7. Continue to learn:
This may sound silly to someone who’s just spent sixteen or so years as a full-time student! But learning doesn’t end when you get out of college and finish your formal education. It’s something you’ll need to keep doing if you want to be a good leader. Anyone can be a lousy leader (trust me, there are plenty of them out there—and you’ll probably work for a few in your life!). To be good leader, you’ll need to put in the time and effort to learn about and understand your company’s operations so you can lead the organization to greater heights. I know it’s tempting to try to get promoted fast, but if you don’t know the business, you’ll have a hard time making decisions that actually propel the company forward.

8. Save some money: After earning my undergraduate degree in engineering, I worked for Rolls-Royce in Indianapolis for 6 years, then switched careers and went into media and entertainment. In 2008, I changed careers again and started my own consulting company. Having some money in the bank during each transition helped appease my anxiety about paying bills and gave me a safety net for trying something new. So save a bit of money to give you the freedom to pursue different options, particularly if you get to a point where you want to make a major career change.

9. Be passionate, even when you don’t like what you’re doing: When you like what you do, it’s easy to jump out of bed and be ready to attack the day. But it’s way more challenging to motivate yourself when you’re not that fired up about your job. Work hard to discipline yourself to give it your all in everything you do, regardless of your enthusiasm for a particular task. You want to do your work so well so that when you leave for something better, your current employer clamors for you to stay. You always want to leave with a great reputation—after all, you never know if you’ll want to work for that organization (or for that boss) again one day.

COVER - FINAL (w SamBrown endorsement)
My first book, published in October 2015, offers advice on how to travel with an aging parent. It has been ranked in Amazon’s Top 100 books in travel since it debuted last year!

10. Be persistent and don’t give up: Writing a book has long been on my list of things I felt I had to do. In 2013 I finally put together a book proposal and pitched it to a ton of publishers and agents—and every single one of them rejected it. I pushed past the disappointment, though, and kept at it, and now my debut book, Planes, Canes, and Automobiles: Connecting with Your Aging Parents through Travel, was published in October 2015 by Greenleaf Book Group and I’m currently working on my second entitled Clash of the Generations: Managing in the New Workplace Reality (Wiley, November 2016). It’s easy to give up (particularly when no one is setting deadlines for you).
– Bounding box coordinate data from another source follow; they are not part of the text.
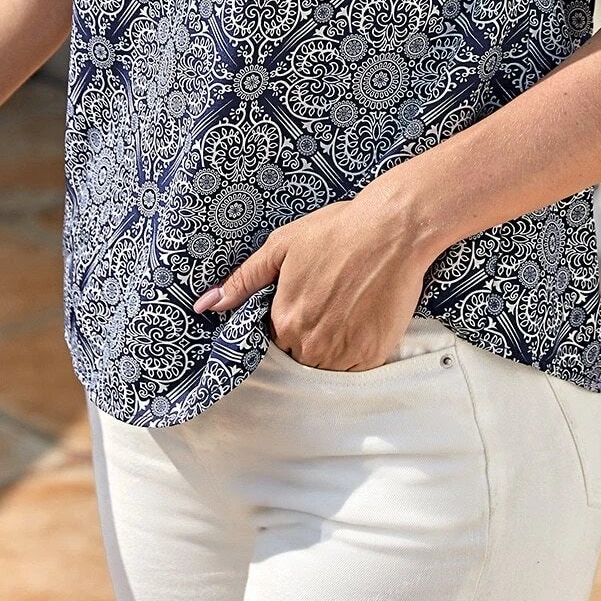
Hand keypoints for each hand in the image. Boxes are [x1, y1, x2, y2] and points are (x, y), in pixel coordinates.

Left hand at [192, 180, 438, 370]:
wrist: (393, 230)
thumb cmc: (337, 232)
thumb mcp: (282, 246)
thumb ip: (244, 280)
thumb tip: (207, 305)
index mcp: (285, 320)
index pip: (274, 341)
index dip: (286, 323)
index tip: (303, 305)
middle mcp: (311, 345)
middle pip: (300, 356)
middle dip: (308, 338)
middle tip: (328, 306)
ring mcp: (343, 354)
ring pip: (326, 367)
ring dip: (331, 349)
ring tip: (346, 312)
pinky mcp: (373, 357)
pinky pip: (355, 370)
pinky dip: (356, 352)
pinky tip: (362, 321)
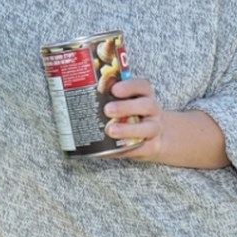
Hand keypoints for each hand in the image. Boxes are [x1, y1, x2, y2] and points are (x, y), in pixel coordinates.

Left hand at [104, 78, 230, 168]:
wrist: (154, 137)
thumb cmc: (131, 116)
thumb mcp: (124, 104)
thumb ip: (109, 98)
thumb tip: (82, 97)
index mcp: (144, 96)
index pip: (143, 86)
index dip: (130, 86)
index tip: (114, 89)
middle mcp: (153, 110)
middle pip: (147, 105)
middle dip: (127, 107)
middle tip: (107, 110)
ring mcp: (155, 128)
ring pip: (149, 128)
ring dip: (129, 129)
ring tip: (111, 130)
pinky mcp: (153, 146)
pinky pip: (143, 148)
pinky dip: (127, 150)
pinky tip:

Don’t take the easy way out—don’t give up! If you focus on the long term and keep pushing yourself, you can achieve your goals.

This is a bit of what I’ve learned during my own post-college life. Let me know how these suggestions work out for you! Best of luck!

2 thoughts on “Top 10 Tips for Adjusting to Post-College Life and Work”

  1. Wow… How can you top that list? Well, I’d perhaps like to add a couple just for an even dozen. My two additions would be: 1) Don’t be afraid to fail. If you don’t ever fail, you’re not pushing out of your comfort zone, and you’re probably not trying a lot of new fun, cool things… for fear of failing. Be brave! 2) Related to Val’s # 7, but more specifically, read motivational and personal growth books like “The Magic of Thinking Big” by David Schwartz and “Getting Things Done” by another David, David Allen. Or look at “The Art of Possibility” by Rosamund and Ben Zander. And if you don’t have time to read, listen to audio books! Walking, driving, or bicycling, you can still be reading and learning.